Work order ->
A copy of the listing below is needed, exact in every line and without images.
(Information shown begins)
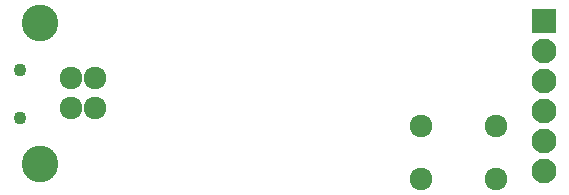
<source format=gbr>
G04 #@! TF.GenerationSoftware,KiCad,Pcbnew,5.0.0-fee4fd1~65~ubuntu17.10.1*
G04 #@! TF.CreationDate,2018-12-23T17:35:25+00:00*
G04 #@! TF.ProjectId,Programmer Using CH340G,50726F6772616D6D6572205573696E67,rev?*
G04 #@! TF.SameCoordinates,Original*
G04 #@! TF.FileFunction,Soldermask,Bot*
G04 #@! TF.FilePolarity,Negative*
%FSLAX46Y46*%
G04 Gerber Fmt 4.6, Leading zero omitted, Abs format (unit mm)*
G04 Created by KiCad (PCBNEW 5.0.0-fee4fd1~65~ubuntu17.10.1) date Sun Dec 23 17:35:25 2018*
%MOMM*%
%LPD*%
G01*
G04 APERTURE LIST*
%ADD10C,1.100000*%
%ADD11C,2.100000*%
%ADD12R,2.100000X2.100000*%
%ADD13C,3.100000*%
%ADD14C,1.920000*%
%ADD15C,1.924000*%
G04 APERTURE END LIST*
D10*
G04 #@! TO.C,J1*
X88519000Y-50863500D03*
X88519000Y-46799500D03*
G04 #@! TD*
D11*
G04 #@! TO.C,J2*
X132842000Y-55372000D03*
X132842000Y-52832000D03*
X132842000Y-50292000D03*
X132842000Y-47752000D03*
X132842000Y-45212000D03*
D12*
X132842000Y-42672000D03*
G04 #@! TD*
D13*
G04 #@! TO.C,J3*
X90169000Y-54768000D03*
X90169000Y-42768000D03*
D14*
X92869000Y-47498000D03*
X92869000Y-50038000D03*
X94869000Y-50038000D03*
X94869000Y-47498000D03*
G04 #@! TD*
D15*
G04 #@! TO.C,SW1*
X128778000Y-51562000D03*
X128778000Y-56007000D03*
X122428000Y-51562000D03*
X122428000Y-56007000D03*
G04 #@! TD*
M02*

</source>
(Information shown ends)
Your response ->
<source format=gbr>
G04 #@! TF.GenerationSoftware,KiCad,Pcbnew,5.0.0-fee4fd1~65~ubuntu17.10.1*
G04 #@! TF.CreationDate,2018-12-23T17:35:25+00:00*
G04 #@! TF.ProjectId,Programmer Using CH340G,50726F6772616D6D6572205573696E67,rev?*
G04 #@! TF.SameCoordinates,Original*
G04 #@! TF.FileFunction,Soldermask,Bot*
G04 #@! TF.FilePolarity,Negative*
%FSLAX46Y46*%
G04 Gerber Fmt 4.6, Leading zero omitted, Abs format (unit mm)*
G04 Created by KiCad (PCBNEW 5.0.0-fee4fd1~65~ubuntu17.10.1) date Sun Dec 23 17:35:25 2018*
%MOMM*%
%LPD*%
G01*
G04 APERTURE LIST*
%ADD10C,1.100000*%
%ADD11C,2.100000*%
%ADD12R,2.100000X2.100000*%
%ADD13C,3.100000*%
%ADD14C,1.920000*%
%ADD15C,1.924000*%
G04 APERTURE END LIST*
D10*
G04 #@! TO.C,J1*
X88519000Y-50863500D03*
X88519000Y-46799500D03*
G04 #@! TD*
D11*
G04 #@! TO.C,J2*
X132842000Y-55372000D03*
X132842000Y-52832000D03*
X132842000Y-50292000D03*
X132842000Y-47752000D03*
X132842000Y-45212000D03*
D12*
X132842000Y-42672000D03*
G04 #@! TD*
D13*
G04 #@! TO.C,J3*
X90169000Y-54768000D03*
X90169000Y-42768000D03*
D14*
X92869000Y-47498000D03*
X92869000Y-50038000D03*
X94869000Y-50038000D03*
X94869000Y-47498000D03*
G04 #@! TD*
D15*
G04 #@! TO.C,SW1*
X128778000Y-51562000D03*
X128778000Y-56007000D03*
X122428000Y-51562000D03*
X122428000Y-56007000D03*
G04 #@! TD*
M02*

</source>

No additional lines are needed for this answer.